Pancholi couldn’t have asked for a better showreel, yet the plot lurches forward erratically, at triple-speed: the producer reportedly made his presence felt in the editing suite, and you sense the hamfist clamped to Advani’s shoulder. The film’s riddled with narrative shortcuts: Khan is impatient to get to the fights and songs that might elevate his boy, and entirely indifferent to the building-up of credible connective tissue.
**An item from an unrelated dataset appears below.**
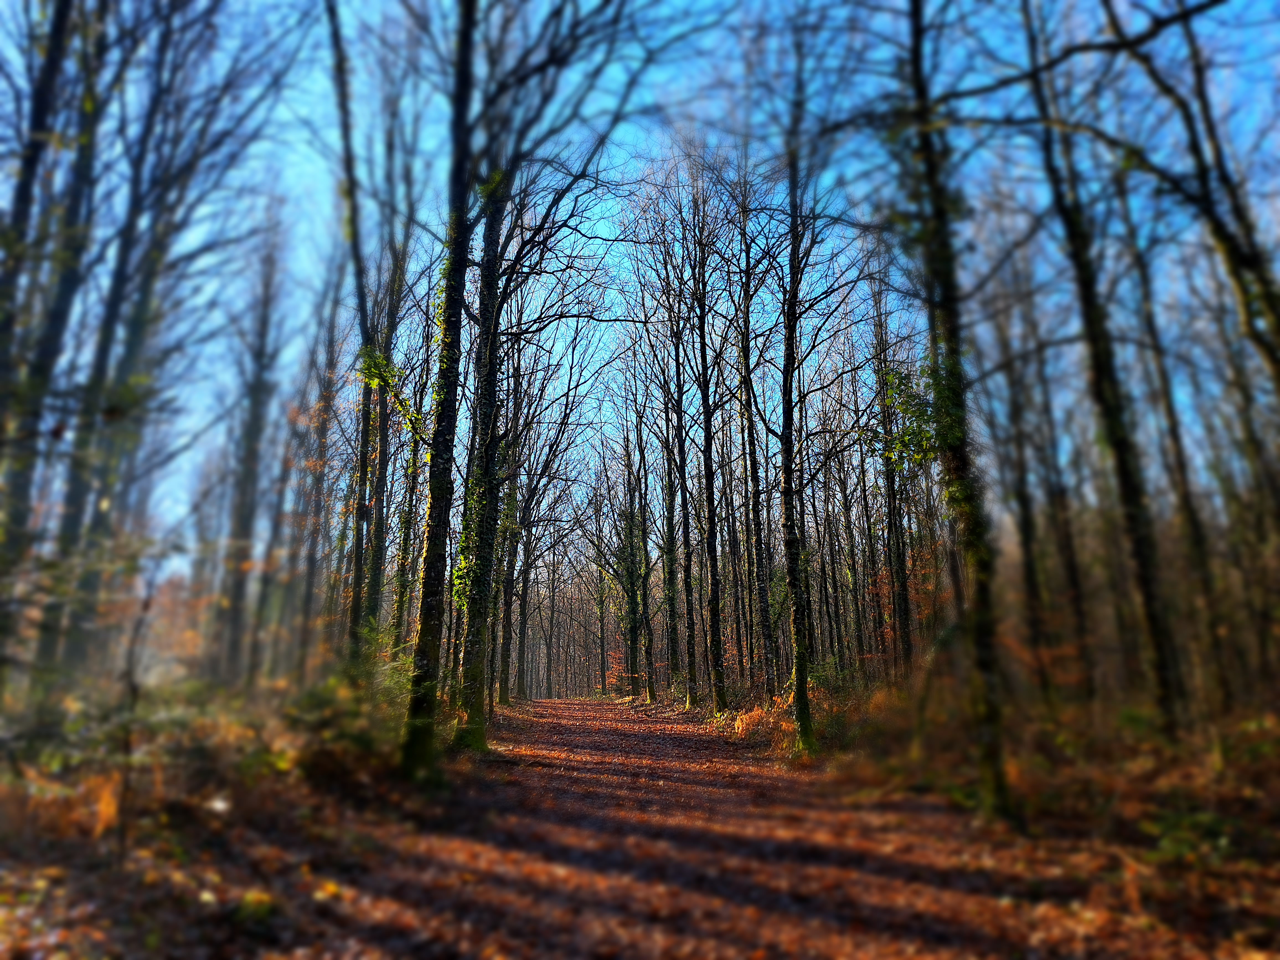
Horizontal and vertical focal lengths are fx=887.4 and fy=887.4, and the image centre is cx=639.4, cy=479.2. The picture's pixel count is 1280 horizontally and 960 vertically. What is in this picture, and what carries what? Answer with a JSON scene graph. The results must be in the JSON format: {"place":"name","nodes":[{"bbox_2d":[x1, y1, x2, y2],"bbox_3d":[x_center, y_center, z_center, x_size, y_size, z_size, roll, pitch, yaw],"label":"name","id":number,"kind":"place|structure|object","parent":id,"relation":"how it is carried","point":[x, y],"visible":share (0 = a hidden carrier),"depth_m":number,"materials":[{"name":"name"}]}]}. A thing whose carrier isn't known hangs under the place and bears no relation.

We’re not initially sure why Sooraj’s crew should be posing as a security detail to capture Radha (Athiya Shetty); it hardly helps that this turn prompts one of the cinema’s more bucolic kidnappings – the goons’ ski lodge lair recalling Wham’s Last Christmas video – lest any undue menace be attached to the sainted Sooraj.
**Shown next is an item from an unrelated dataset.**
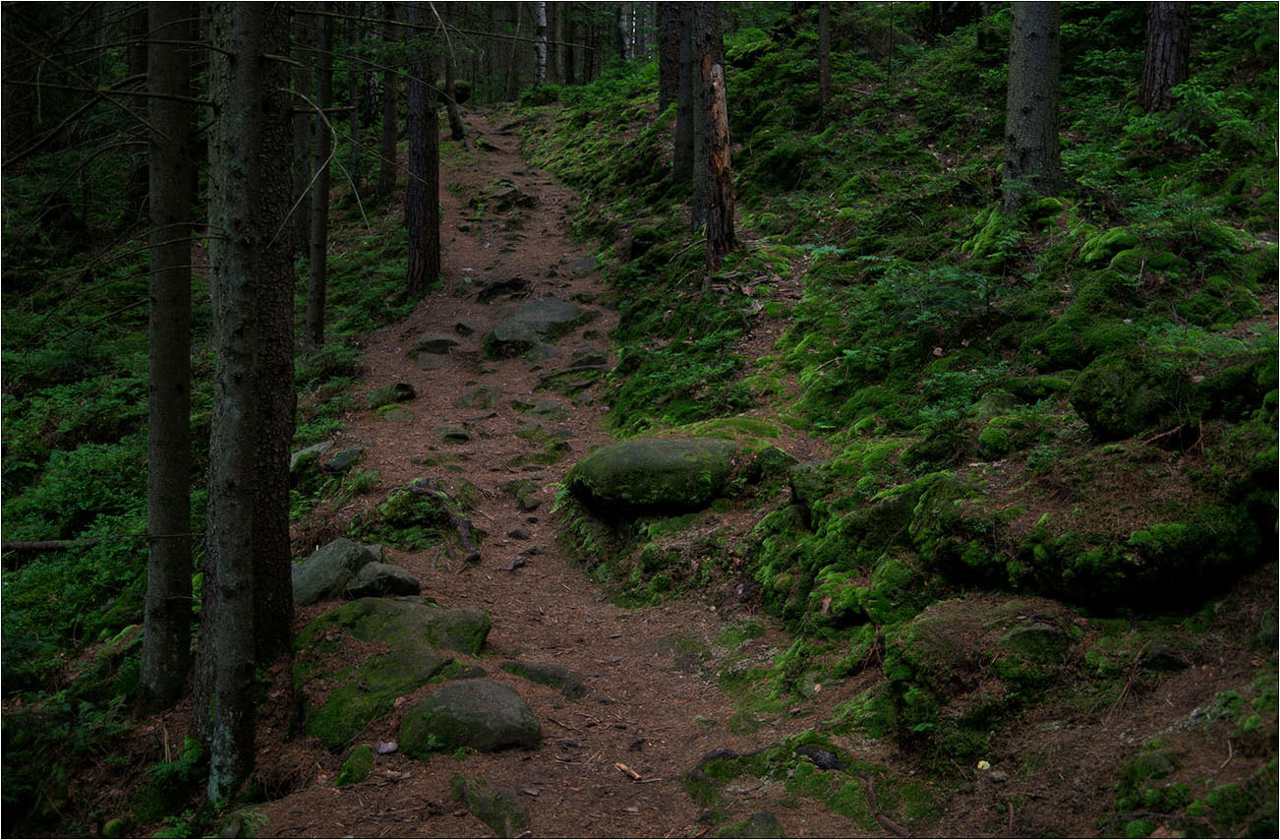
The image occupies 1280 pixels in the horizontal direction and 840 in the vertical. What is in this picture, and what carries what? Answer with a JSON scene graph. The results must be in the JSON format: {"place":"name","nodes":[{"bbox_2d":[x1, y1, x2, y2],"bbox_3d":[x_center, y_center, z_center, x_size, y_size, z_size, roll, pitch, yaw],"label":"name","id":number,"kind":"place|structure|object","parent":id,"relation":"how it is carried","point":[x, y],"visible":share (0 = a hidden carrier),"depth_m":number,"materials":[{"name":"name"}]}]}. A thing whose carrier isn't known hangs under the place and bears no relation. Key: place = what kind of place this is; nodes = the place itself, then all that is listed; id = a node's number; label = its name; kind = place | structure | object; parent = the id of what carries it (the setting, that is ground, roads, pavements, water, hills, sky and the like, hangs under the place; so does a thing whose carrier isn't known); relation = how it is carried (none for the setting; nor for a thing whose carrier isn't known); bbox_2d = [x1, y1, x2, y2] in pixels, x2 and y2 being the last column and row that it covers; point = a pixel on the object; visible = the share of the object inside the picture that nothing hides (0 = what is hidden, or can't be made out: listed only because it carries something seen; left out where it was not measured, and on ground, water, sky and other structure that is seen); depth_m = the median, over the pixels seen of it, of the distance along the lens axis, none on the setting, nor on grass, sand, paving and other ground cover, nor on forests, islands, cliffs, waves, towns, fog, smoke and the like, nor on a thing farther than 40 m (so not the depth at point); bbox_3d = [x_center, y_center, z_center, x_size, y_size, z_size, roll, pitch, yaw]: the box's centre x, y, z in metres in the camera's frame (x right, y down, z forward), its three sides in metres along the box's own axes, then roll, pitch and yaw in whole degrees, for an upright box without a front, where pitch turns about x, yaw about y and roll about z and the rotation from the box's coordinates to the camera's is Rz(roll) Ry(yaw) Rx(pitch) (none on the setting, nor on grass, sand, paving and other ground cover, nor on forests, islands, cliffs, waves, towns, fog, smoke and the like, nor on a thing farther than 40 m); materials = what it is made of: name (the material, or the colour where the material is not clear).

So many scenes have been yanked out of the second half as to reduce Hero to abject nonsense. The kidnap plotline is abandoned, leaving a reformed Sooraj plenty of time to open up a gym; a cackling gambler is thrown on to serve as the real villain of the piece; at one point, Sooraj and Radha are seen participating in a lavish stage production, despite the fact neither has expressed any interest whatsoever in the dramatic arts. Advani brought a certain slickness to his previous forays into romance (Kal Ho Naa Ho, Salaam-e-Ishq) and action (Chandni Chowk to China); here, everything is forced and synthetic, from Khan’s self-sung theme song (think Autotuned Dennis Waterman) to the entirely one-sided love affair.

Your sympathies go out to Shetty, an evidently graceful dancer having to work against the film’s ungainly conception of Radha as all selfies and hair extensions held together by lipgloss – a party girl who needs the privilege shaken off her by the right bit of rough, a pretty prize for an individual never more than the sum total of his shirtless setpieces. Hero may earn Pancholi many other admirers impressionable enough to swoon over his six-pack and the speed of his fists, yet being a hero surely takes more than a personal trainer; it requires heart and soul, a degree of consistency, and rather less cynicism and contempt for your constituents than Hero displays in its every dispiriting frame.